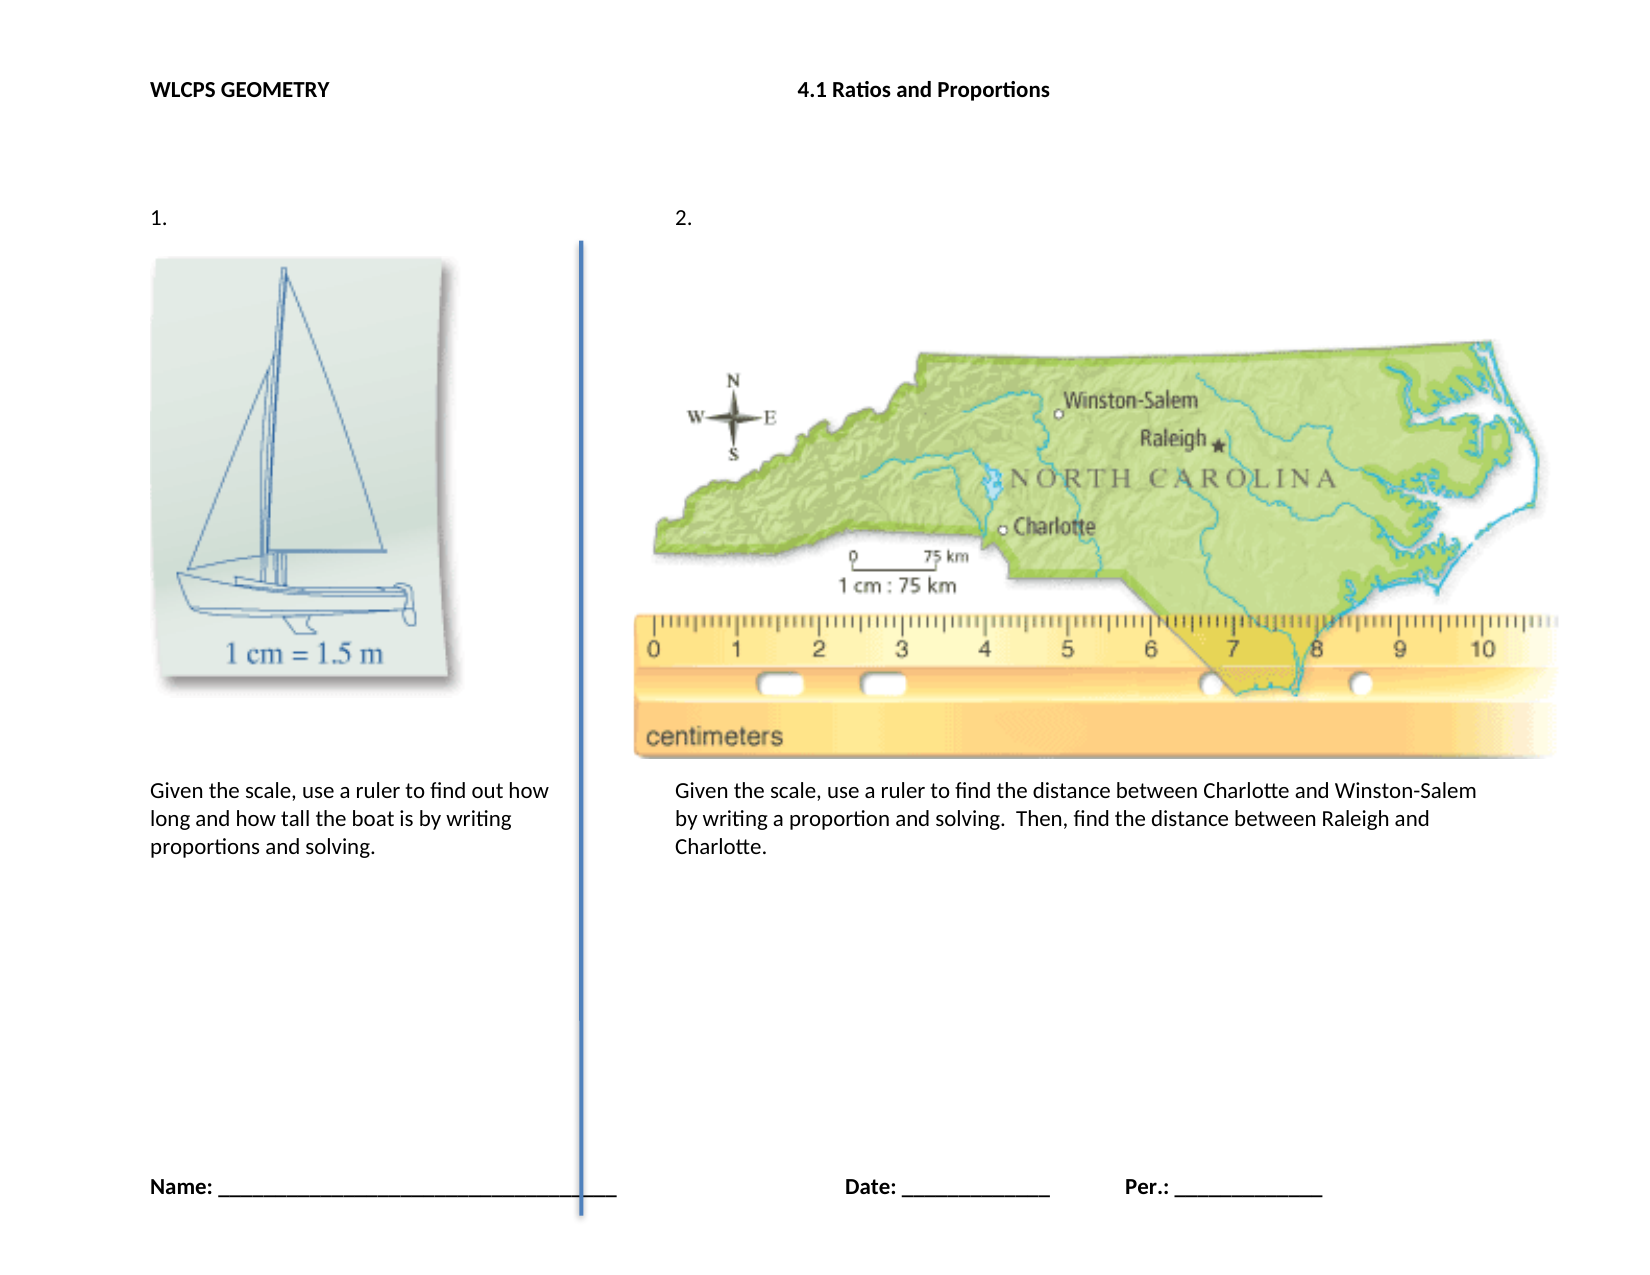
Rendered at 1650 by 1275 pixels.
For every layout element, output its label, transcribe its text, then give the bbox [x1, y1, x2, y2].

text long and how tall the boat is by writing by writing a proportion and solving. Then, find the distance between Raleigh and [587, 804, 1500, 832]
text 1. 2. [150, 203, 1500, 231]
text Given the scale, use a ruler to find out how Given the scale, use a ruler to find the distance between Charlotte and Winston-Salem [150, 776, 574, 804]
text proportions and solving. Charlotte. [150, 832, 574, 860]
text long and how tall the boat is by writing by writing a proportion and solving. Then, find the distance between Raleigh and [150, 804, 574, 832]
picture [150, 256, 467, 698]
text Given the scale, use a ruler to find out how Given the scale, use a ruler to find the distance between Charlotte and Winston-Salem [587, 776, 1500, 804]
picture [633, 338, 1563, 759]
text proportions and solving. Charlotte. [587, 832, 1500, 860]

■ **YOUR ASSIGNMENT**:
Repeat every line above precisely; pictures do not belong in the copy.

■ **ANSWER BOX**:
Rendered at 1650 by 1275 pixels.
For every layout element, output its label, transcribe its text, then give the bbox [x1, y1, x2, y2].

text long and how tall the boat is by writing by writing a proportion and solving. Then, find the distance between Raleigh and [587, 804, 1500, 832]
text 1. 2. [150, 203, 1500, 231]
text Given the scale, use a ruler to find out how Given the scale, use a ruler to find the distance between Charlotte and Winston-Salem [150, 776, 574, 804]
text proportions and solving. Charlotte. [150, 832, 574, 860]
text long and how tall the boat is by writing by writing a proportion and solving. Then, find the distance between Raleigh and [150, 804, 574, 832]
picture [150, 256, 467, 698]
text Given the scale, use a ruler to find out how Given the scale, use a ruler to find the distance between Charlotte and Winston-Salem [587, 776, 1500, 804]
picture [633, 338, 1563, 759]
text proportions and solving. Charlotte. [587, 832, 1500, 860]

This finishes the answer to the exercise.